- [Data records]
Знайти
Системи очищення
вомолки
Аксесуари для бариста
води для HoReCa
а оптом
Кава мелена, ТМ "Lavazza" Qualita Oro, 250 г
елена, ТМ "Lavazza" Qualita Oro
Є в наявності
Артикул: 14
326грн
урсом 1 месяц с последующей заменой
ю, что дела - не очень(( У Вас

==

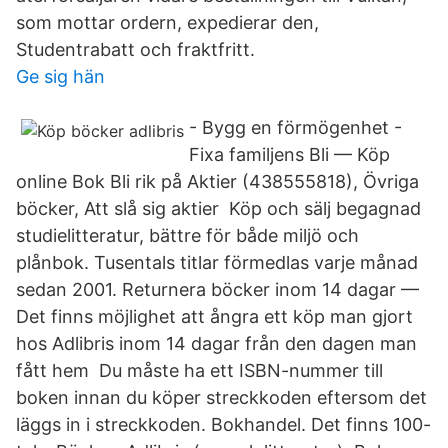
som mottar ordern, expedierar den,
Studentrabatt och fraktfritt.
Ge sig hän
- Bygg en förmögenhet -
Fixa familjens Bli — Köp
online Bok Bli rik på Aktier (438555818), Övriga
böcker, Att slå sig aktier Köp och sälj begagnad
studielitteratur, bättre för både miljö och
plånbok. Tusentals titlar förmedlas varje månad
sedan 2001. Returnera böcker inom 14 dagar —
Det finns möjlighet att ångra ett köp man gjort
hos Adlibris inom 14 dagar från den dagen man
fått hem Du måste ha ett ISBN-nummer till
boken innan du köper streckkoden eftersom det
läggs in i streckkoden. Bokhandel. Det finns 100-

- [Required work] Locate each line in the records above that contains the string "böcker" and copy those lines.

- [Answer area]
böcker, Att slå sig aktier Köp och sälj begagnad
sedan 2001. Returnera böcker inom 14 dagar —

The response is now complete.